### IHRE AUFGABEN:
- A) In welchem Kairoer Viertel wurde die Statue laut dem Text über den Ramses-Fund entdeckt?
- B) Setzen Sie bitte den Text über den Ramses-Fund im Anschluss an seinen letzten Satz fort.

### LESETEXT:
In einem Armenviertel Kairos haben Wissenschaftler einen sehr bedeutsamen Fund gemacht: eine große Statue, die Ramses II. zeigen soll.

Für Ramses Oberkörper geht wieder die Sonne auf Foto: ap

Langsam entsteigt der Pharao dem Schlammloch im Armenviertel Kairos. Erst vor wenigen Tagen entdeckt, hebt ein Kran die Büste einer acht Meter großen Statue aus dem Grundwasser, mitten im Kairoer Slumviertel Mataria. Sie stellt wahrscheinlich den wichtigsten ägyptischen Pharao und Feldherrn Ramses II. dar. Es war eine bunte Mischung, die der Bergung eines der wichtigsten Funde der Ägyptologie der letzten Jahre beiwohnte.

### VORLIEGENDE EINTRÄGE:
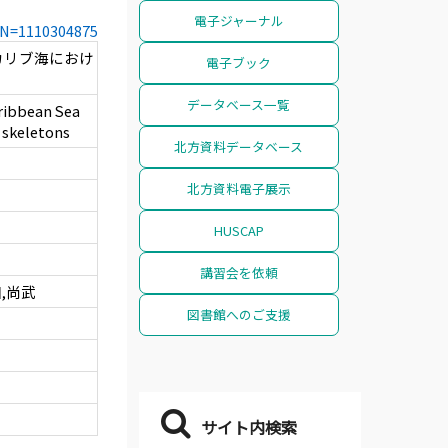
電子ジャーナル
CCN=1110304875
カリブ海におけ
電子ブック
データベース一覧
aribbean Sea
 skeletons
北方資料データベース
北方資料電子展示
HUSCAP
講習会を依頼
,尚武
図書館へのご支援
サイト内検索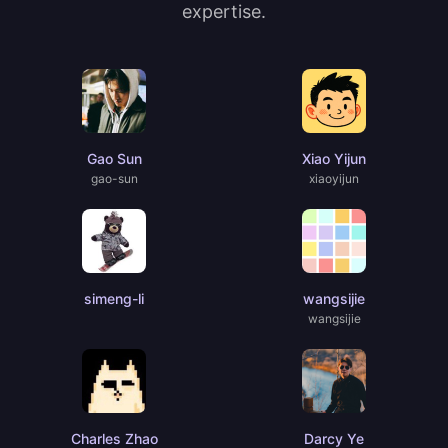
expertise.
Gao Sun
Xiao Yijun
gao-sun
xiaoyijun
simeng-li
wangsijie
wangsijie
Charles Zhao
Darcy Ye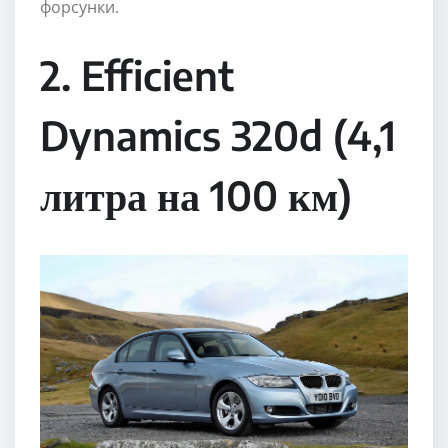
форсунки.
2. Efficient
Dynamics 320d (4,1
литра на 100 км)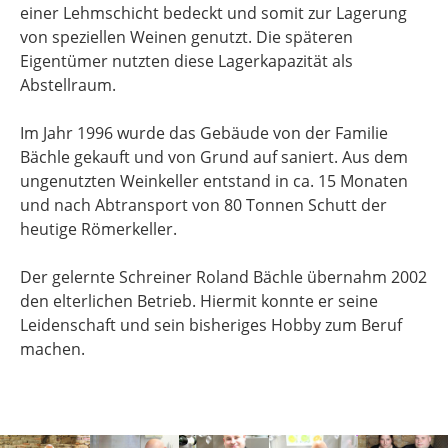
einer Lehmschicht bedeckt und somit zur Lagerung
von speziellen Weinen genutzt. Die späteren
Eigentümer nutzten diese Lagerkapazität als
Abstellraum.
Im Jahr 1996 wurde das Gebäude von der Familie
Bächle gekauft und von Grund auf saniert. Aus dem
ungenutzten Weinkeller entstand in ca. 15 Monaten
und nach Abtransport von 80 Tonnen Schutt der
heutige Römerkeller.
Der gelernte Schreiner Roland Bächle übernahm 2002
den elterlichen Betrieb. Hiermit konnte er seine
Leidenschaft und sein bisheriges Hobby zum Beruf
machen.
--
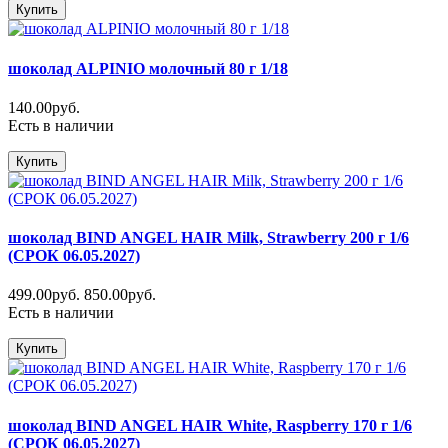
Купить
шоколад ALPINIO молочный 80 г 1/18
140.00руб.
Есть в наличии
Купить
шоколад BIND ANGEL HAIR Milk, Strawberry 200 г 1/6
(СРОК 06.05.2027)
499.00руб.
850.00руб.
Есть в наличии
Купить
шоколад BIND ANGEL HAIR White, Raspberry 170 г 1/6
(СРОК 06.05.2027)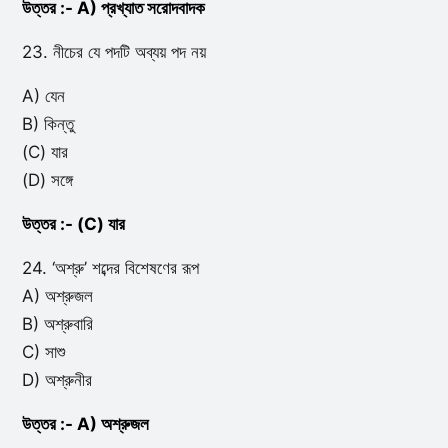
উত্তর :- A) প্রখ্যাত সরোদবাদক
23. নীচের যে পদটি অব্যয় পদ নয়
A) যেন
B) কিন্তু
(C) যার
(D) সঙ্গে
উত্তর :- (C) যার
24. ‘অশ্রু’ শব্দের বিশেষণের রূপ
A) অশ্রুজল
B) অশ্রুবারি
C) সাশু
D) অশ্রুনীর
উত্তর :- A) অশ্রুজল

### LÖSUNGEN:
- A) Im Slumviertel Mataria.

- B)
Männer in Anzügen, darunter der ägyptische Antikenminister Khaled El-Enany; eher im Indiana-Jones-Look der deutsche Archäologe Dietrich Raue, der die dortige Ausgrabungsmission leitet; und hunderte Schaulustige aus dem Viertel. Als die Statue schließlich trockenen Boden erreicht, brechen die Einwohner in spontanen Jubel aus. „Mataria, Mataria“, rufen sie den Namen ihres Viertels. „Ich bin voller Stolz, dass jetzt die ganze Welt auf unser Viertel schaut, das ist doch toll“, sagt Abdu Gad, der das Geschehen vom Rande aus betrachtet. „Ich bin 20 Jahre alt, und seit ich mich erinnern kann, wird hier gegraben. Wir freuen uns immer, wenn bei uns etwas Neues gefunden wird“, meint Omar Ahmad, der neben ihm steht.

Seit Anfang der 90er Jahre arbeitet der deutsche Archäologe Dietrich Raue zu dieser Tempel­anlage. Vor 16 Jahren begann das Projekt, seit 2012 wird dort durchgehend unter seiner Leitung gegraben. Er versucht so viele Fundstücke wie möglich der 3.000 Jahre alten Tempel­anlage Heliopolis zu bergen.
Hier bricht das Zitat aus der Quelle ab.